Joseph E. Oliger (September 3, 1941 – August 28, 2005) was an American computer scientist and professor at Stanford University. Oliger was the co-founder of the Science in Computational and Mathematical Engineering degree program at Stanford, and served as the director of the Research Institute for Advanced Computer Science.

==Early life and education==
Oliger was born in Indiana in 1941, the son of salesman Emmert Oliger and homemaker Catherine Oliger, and grew up on a farm in Greensburg, Indiana. Oliger graduated from the University of Colorado Boulder with a B.S. in mathematics in 1966, and later continued on to complete an M.S. in applied math in 1971.

From 1965 to 1973, Oliger worked as a computer programmer and analyst at the National Center for Atmospheric Research (NCAR) in Boulder, Colorado. There, Oliger met Heinz-Otto Kreiss, who was a professor at Uppsala University at the time, and they began working together. Kreiss became Oliger's PhD advisor, and Oliger completed his Ph.D. from Uppsala University in 1973.

==Research focus==
Oliger is known for his work on numerical methods to approximate solutions of partial differential equations, with applications to weather forecasting.

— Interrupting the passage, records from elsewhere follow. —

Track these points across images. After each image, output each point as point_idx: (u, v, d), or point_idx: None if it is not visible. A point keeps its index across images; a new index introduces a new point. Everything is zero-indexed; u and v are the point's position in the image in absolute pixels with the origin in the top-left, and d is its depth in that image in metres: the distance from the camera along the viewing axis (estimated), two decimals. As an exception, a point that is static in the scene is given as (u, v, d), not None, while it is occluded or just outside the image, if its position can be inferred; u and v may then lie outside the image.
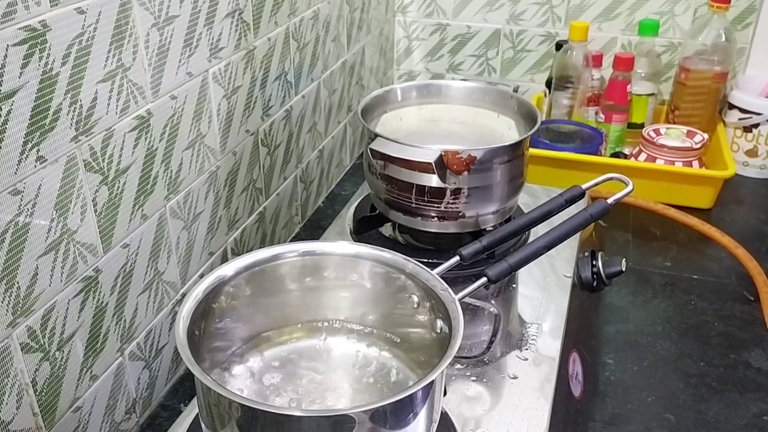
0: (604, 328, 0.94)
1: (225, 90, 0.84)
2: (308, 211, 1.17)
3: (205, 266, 0.87)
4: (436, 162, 0.79)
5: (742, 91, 1.30)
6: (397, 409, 0.52)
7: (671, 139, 1.23)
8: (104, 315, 0.70)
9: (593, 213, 0.68)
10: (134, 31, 0.67)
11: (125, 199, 0.70)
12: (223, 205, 0.88)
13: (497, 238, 0.75)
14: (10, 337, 0.59)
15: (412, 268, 0.64)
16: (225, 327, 0.65)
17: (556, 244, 0.71)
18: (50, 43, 0.57)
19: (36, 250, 0.60)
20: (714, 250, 1.10)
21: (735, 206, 1.23)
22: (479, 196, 0.83)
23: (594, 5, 1.41)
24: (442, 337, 0.60)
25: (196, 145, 0.80)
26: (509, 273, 0.68)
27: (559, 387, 0.71)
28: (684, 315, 0.97)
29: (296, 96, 1.04)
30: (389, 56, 1.52)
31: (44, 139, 0.58)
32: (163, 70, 0.72)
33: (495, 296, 0.83)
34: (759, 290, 1.00)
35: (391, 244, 0.90)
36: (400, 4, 1.51)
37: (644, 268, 1.06)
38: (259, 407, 0.51)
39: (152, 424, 0.79)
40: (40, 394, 0.63)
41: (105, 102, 0.64)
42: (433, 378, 0.52)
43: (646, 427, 0.80)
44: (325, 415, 0.52)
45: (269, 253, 0.66)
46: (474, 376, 0.71)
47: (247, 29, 0.87)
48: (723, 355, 0.90)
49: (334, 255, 0.67)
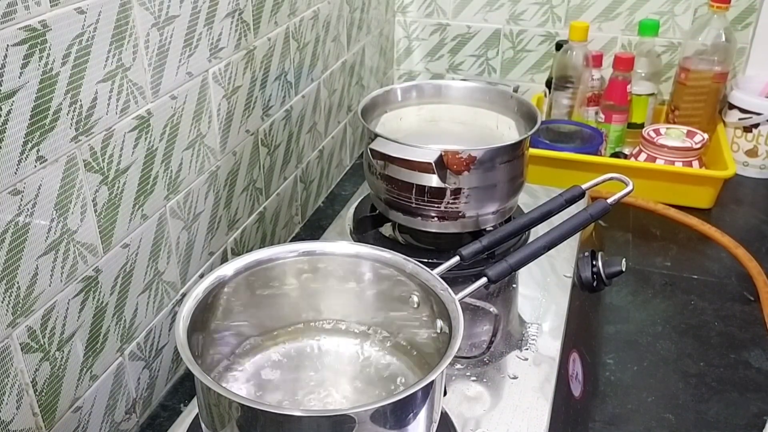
0: (604, 328, 0.94)
1: (225, 90, 0.84)
2: (308, 211, 1.17)
3: (205, 266, 0.87)
4: (436, 162, 0.79)
5: (742, 91, 1.30)
6: (398, 409, 0.52)
7: (671, 139, 1.23)
8: (104, 315, 0.70)
9: (593, 213, 0.68)
10: (134, 31, 0.67)
11: (125, 199, 0.70)
12: (223, 205, 0.88)
13: (497, 238, 0.75)
14: (10, 337, 0.59)
15: (412, 268, 0.64)
16: (225, 327, 0.65)
17: (556, 244, 0.71)
18: (50, 43, 0.57)
19: (36, 250, 0.60)
20: (714, 250, 1.10)
21: (735, 206, 1.22)
22: (479, 196, 0.83)
23: (594, 5, 1.41)
24: (443, 337, 0.60)
25: (196, 145, 0.80)
26: (509, 273, 0.68)
27: (559, 387, 0.71)
28: (684, 315, 0.97)
29: (296, 96, 1.04)
30: (389, 56, 1.52)
31: (44, 139, 0.58)
32: (163, 70, 0.72)
33: (495, 296, 0.83)
34: (759, 290, 1.00)
35: (391, 244, 0.90)
36: (400, 4, 1.51)
37: (644, 268, 1.06)
38: (258, 407, 0.51)
39: (152, 424, 0.79)
40: (40, 394, 0.63)
41: (105, 102, 0.64)
42: (433, 378, 0.52)
43: (646, 427, 0.80)
44: (325, 415, 0.52)
45: (269, 253, 0.66)
46: (474, 376, 0.71)
47: (247, 29, 0.87)
48: (723, 355, 0.90)
49: (333, 255, 0.67)
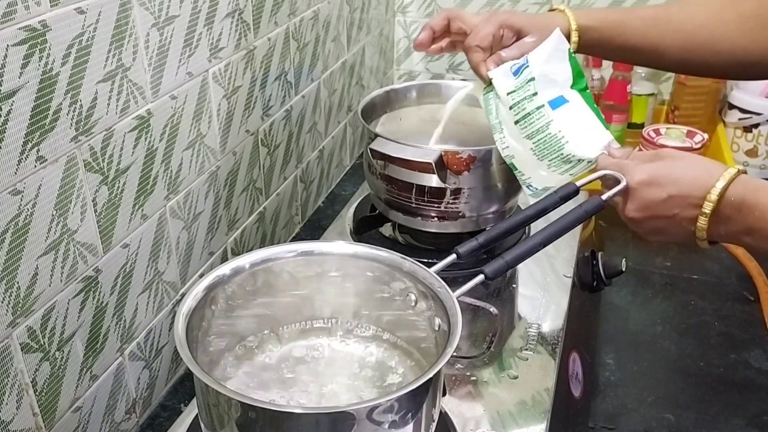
0: (604, 328, 0.94)
1: (225, 90, 0.84)
2: (308, 211, 1.17)
3: (205, 266, 0.87)
4: (436, 162, 0.79)
5: (742, 91, 1.30)
6: (397, 407, 0.52)
7: (671, 139, 1.23)
8: (104, 315, 0.70)
9: (588, 209, 0.69)
10: (134, 31, 0.67)
11: (125, 199, 0.70)
12: (223, 205, 0.88)
13: (493, 235, 0.75)
14: (10, 337, 0.59)
15: (410, 267, 0.64)
16: (224, 326, 0.65)
17: (553, 240, 0.71)
18: (50, 43, 0.57)
19: (36, 250, 0.60)
20: (714, 250, 1.10)
21: (735, 206, 1.22)
22: (479, 196, 0.83)
23: (594, 5, 1.41)
24: (441, 335, 0.60)
25: (196, 145, 0.80)
26: (506, 270, 0.68)
27: (559, 387, 0.71)
28: (684, 315, 0.97)
29: (296, 96, 1.04)
30: (389, 56, 1.52)
31: (44, 139, 0.58)
32: (163, 70, 0.72)
33: (495, 296, 0.83)
34: (759, 290, 1.00)
35: (391, 244, 0.90)
36: (400, 4, 1.51)
37: (644, 268, 1.06)
38: (258, 405, 0.51)
39: (152, 424, 0.79)
40: (40, 394, 0.63)
41: (105, 102, 0.65)
42: (432, 374, 0.52)
43: (646, 427, 0.80)
44: (325, 412, 0.52)
45: (268, 253, 0.66)
46: (474, 376, 0.71)
47: (247, 29, 0.87)
48: (723, 355, 0.90)
49: (332, 255, 0.67)
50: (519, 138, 0.77)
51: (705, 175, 0.61)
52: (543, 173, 0.77)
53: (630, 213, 0.66)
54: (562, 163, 0.75)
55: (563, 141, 0.74)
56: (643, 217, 0.65)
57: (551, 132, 0.74)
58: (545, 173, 0.76)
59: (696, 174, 0.62)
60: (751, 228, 0.60)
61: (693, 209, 0.62)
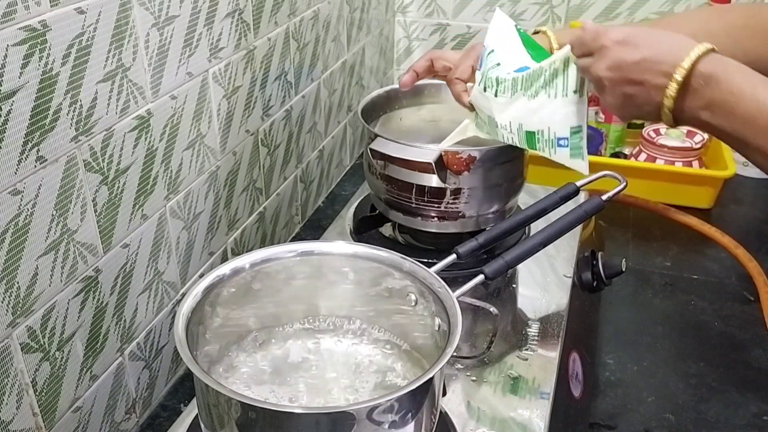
0: (604, 328, 0.94)
1: (225, 90, 0.84)
2: (308, 211, 1.17)
3: (205, 266, 0.87)
4: (436, 162, 0.79)
5: (742, 91, 1.30)
6: (397, 406, 0.52)
7: (671, 139, 1.23)
8: (104, 315, 0.70)
9: (587, 209, 0.69)
10: (134, 31, 0.67)
11: (125, 199, 0.70)
12: (223, 205, 0.88)
13: (493, 235, 0.75)
14: (10, 337, 0.59)
15: (410, 267, 0.64)
16: (224, 326, 0.65)
17: (553, 240, 0.72)
18: (50, 43, 0.57)
19: (36, 250, 0.60)
20: (714, 250, 1.10)
21: (735, 206, 1.22)
22: (479, 196, 0.83)
23: (594, 5, 1.41)
24: (441, 335, 0.60)
25: (196, 145, 0.80)
26: (506, 270, 0.69)
27: (559, 387, 0.71)
28: (684, 315, 0.97)
29: (296, 96, 1.04)
30: (389, 56, 1.52)
31: (44, 139, 0.58)
32: (163, 70, 0.72)
33: (495, 296, 0.83)
34: (759, 290, 1.00)
35: (391, 244, 0.90)
36: (400, 4, 1.51)
37: (644, 268, 1.06)
38: (258, 405, 0.51)
39: (152, 424, 0.79)
40: (40, 394, 0.63)
41: (105, 102, 0.65)
42: (432, 374, 0.52)
43: (646, 427, 0.80)
44: (325, 412, 0.52)
45: (268, 253, 0.66)
46: (474, 376, 0.71)
47: (247, 29, 0.87)
48: (723, 355, 0.90)
49: (331, 254, 0.67)
50: (509, 106, 0.75)
51: (680, 44, 0.63)
52: (553, 107, 0.73)
53: (600, 71, 0.66)
54: (553, 80, 0.72)
55: (544, 67, 0.72)
56: (613, 77, 0.65)
57: (529, 72, 0.73)
58: (553, 105, 0.73)
59: (672, 44, 0.63)
60: (711, 102, 0.61)
61: (663, 77, 0.62)
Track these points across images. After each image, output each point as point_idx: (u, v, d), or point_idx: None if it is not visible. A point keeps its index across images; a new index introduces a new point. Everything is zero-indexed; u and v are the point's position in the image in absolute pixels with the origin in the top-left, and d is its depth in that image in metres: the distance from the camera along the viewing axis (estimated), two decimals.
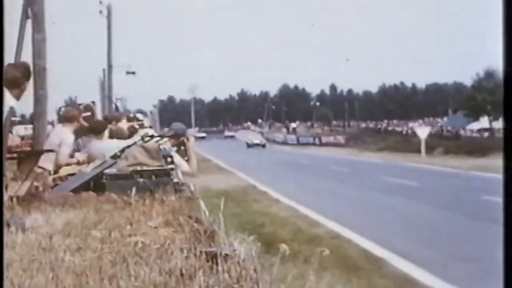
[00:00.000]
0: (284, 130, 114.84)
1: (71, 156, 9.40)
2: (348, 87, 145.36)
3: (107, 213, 5.84)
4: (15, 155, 7.52)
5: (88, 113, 13.10)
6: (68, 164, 9.03)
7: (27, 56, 14.92)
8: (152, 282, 3.66)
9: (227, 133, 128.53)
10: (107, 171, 7.80)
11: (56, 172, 8.63)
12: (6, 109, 5.77)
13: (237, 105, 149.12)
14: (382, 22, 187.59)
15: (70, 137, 9.20)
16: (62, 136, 9.07)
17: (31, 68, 6.63)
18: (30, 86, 7.38)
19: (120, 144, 8.71)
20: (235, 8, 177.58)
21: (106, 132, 9.69)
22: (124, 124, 11.72)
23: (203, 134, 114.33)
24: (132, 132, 10.64)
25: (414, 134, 67.40)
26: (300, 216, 18.87)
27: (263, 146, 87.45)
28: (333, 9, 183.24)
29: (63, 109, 11.52)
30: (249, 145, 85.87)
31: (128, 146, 8.31)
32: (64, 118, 9.30)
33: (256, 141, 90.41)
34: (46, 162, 8.33)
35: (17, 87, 6.61)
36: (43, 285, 3.63)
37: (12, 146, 7.48)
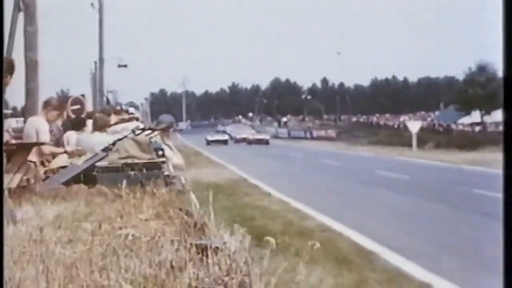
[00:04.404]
0: (276, 124, 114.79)
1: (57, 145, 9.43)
2: (340, 80, 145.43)
3: (98, 206, 5.84)
4: (5, 147, 7.51)
5: (77, 106, 13.10)
6: (52, 153, 9.02)
7: (19, 49, 14.87)
8: (142, 275, 3.66)
9: (251, 134, 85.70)
10: (98, 164, 7.81)
11: (42, 163, 8.62)
12: None
13: (229, 99, 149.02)
14: (373, 15, 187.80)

For example, in his early work with Heinz in 1972, for a model problem on wave propagation Oliger determined to what order of Fourier analysis was required to guarantee a desired level of accuracy. Along with Marsha Berger and Philip Colella, Oliger developed the technique of adaptive mesh refinement. One adaptive mesh refinement algorithm first developed by Berger and Oliger, and later refined by Berger and Colella, is taught today and referred to as the Berger-Oliger or Berger-Oliger-Colella method.

==Stanford University==
In 1974, Oliger joined the Computer Science department at Stanford University as an assistant professor. In 1987, Oliger co-founded the Science in Computational and Mathematical Engineering degree program at Stanford with three colleagues. As a professor at Stanford, Oliger graduated over 20 PhD students and currently has over 100 academic descendants.

Oliger was the author of the widely used textbook, Time-Dependent Problems and Difference Methods, with Bertil Gustafsson and Heinz-Otto Kreiss.

Oliger served as the director of the Research Institute for Advanced Computer Science in the 1990s.

In 2001, Oliger retired from Stanford.